Town chores today. Resupply, post office, grocery store, lumber store for denatured alcohol for my stove (which they gave to me for free), and a haircut. Met Paul (my trail angel from Buena Vista) for a walk around the Salida Arts Festival. Then out to supper with Bill and Keith, fellow thru-hikers. Then one more chore to do – head to Walmart for Nutella. I was NOT getting back on the trail for 7 days without my Nutella. And Safeway didn’t have it. It could only be procured from the Walmart on the other side of town.

With storms brewing, I tied Cassie on the back porch of the hostel, grabbed a rickety bike the hostel made available, and headed the 2 miles to Walmart. It was worth every pedal and every raindrop.

Returned to the hostel and got a shower to get the itchiness off of me from the haircut, did wash again to get the hair off my clothes so I wouldn’t itch all week, and headed to bed for an early start in the morning.
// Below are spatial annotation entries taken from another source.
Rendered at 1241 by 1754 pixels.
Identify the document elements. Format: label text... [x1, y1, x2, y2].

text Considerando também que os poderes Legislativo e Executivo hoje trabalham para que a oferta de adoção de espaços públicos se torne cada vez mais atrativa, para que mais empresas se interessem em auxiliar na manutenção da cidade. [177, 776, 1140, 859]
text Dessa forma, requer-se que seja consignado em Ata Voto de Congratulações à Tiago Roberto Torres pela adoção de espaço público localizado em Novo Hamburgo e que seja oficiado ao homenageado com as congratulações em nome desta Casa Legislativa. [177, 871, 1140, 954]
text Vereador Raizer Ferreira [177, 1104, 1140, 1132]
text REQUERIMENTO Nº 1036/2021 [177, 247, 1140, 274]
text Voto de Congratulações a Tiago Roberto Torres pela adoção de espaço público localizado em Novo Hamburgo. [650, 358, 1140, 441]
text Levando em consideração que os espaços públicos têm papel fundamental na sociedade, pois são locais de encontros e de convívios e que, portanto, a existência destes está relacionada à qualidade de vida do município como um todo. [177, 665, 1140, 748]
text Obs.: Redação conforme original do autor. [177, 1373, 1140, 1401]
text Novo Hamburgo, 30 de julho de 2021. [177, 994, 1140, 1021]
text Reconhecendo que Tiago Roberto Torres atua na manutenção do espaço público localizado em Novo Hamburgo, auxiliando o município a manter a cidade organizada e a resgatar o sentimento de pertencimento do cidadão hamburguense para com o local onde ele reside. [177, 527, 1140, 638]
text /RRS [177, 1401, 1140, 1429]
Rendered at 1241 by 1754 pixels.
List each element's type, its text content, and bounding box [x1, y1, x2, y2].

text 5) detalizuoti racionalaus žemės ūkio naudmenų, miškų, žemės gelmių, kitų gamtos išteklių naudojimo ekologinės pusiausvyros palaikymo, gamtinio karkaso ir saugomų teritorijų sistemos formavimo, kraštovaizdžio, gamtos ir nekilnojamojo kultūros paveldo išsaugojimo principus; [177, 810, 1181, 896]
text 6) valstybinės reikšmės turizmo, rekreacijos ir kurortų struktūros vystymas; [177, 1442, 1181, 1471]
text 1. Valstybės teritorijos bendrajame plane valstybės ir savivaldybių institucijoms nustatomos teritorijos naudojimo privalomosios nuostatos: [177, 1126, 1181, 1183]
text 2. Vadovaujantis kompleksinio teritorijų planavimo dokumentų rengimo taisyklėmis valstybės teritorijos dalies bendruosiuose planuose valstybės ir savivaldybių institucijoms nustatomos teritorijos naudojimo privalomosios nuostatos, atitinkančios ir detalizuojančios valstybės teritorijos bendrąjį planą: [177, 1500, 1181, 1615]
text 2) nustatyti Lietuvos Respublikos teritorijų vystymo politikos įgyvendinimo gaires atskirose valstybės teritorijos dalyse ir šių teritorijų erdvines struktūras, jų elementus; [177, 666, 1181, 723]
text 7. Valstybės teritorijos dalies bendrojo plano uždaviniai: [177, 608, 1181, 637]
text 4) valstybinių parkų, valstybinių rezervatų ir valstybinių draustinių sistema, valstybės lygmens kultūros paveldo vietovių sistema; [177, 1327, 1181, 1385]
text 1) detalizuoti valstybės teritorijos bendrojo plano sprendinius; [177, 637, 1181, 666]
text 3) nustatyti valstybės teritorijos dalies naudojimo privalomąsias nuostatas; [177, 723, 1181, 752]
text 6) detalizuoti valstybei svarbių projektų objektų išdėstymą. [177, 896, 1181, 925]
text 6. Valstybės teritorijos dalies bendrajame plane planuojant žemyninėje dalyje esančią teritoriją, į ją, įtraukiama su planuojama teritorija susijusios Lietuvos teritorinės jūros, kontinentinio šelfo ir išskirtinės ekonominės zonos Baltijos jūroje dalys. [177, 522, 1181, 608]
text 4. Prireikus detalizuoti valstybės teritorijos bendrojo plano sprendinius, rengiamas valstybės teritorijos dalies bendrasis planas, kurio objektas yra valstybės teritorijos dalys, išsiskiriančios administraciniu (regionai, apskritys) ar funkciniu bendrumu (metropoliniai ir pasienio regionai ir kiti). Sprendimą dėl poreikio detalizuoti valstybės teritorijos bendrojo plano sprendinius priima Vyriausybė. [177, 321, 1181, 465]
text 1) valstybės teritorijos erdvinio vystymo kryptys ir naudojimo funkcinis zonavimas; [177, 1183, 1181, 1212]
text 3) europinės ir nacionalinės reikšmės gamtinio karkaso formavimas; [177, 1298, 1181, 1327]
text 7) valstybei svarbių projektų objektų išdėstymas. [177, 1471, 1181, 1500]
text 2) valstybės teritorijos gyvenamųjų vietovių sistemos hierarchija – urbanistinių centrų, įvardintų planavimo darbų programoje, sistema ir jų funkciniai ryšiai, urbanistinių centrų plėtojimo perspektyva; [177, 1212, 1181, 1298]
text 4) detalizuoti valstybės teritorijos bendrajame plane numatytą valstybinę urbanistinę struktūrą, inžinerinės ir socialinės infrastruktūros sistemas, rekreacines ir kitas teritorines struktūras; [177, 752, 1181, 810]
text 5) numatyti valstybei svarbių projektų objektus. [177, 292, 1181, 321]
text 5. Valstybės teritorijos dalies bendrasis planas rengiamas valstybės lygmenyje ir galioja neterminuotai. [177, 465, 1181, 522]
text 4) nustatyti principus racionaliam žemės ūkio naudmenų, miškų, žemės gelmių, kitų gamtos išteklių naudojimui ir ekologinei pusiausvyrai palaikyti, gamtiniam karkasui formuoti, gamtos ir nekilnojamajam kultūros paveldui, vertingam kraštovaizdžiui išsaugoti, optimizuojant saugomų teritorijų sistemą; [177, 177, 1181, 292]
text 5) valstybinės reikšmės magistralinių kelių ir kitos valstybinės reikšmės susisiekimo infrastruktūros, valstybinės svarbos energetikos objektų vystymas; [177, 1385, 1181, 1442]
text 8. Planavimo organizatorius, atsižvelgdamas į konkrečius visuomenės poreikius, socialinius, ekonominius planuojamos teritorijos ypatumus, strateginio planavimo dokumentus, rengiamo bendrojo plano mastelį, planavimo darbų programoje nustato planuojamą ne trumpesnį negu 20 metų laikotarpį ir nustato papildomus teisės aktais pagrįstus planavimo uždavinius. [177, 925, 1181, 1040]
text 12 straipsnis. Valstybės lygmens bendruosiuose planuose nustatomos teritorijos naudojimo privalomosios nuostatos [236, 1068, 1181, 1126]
When I got up at 6:30, Tyler was already gone, planning to do 25 miles to the only shelter on the trail. That was the last I’d be seeing of him! My goal was just to get to the Salida Hostel where I could get a shower, wash my clothes, and celebrate the halfway point with pizza, Ben & Jerry’s, a haircut, and a zero day and recover for a 7 day push to Creede.

More hot, dry terrain. Put my head down and daydreamed my way to the end of the 15 miles since my iPod battery died. By 3 o’clock I’d reached the main road and was thumbing it for a ride to Salida. Within 15 minutes a 17 year old girl stopped and picked me up. She seemed sweet. She dropped me off at a McDonalds on the outskirts of town where I couldn’t resist a mango smoothie. Sipping my smoothie and getting brain freeze, I walked the last mile to the hostel.

First thing first after getting checked in….PIZZA! Then back tot he hostel for a shower, don my rain gear, and do laundry. I was really styling for about an hour. I met up with Keith and Bill. Bill and I walked to Safeway for my Ben & Jerry’s. Then off to bed in a co-ed dorm room with 8 bunks.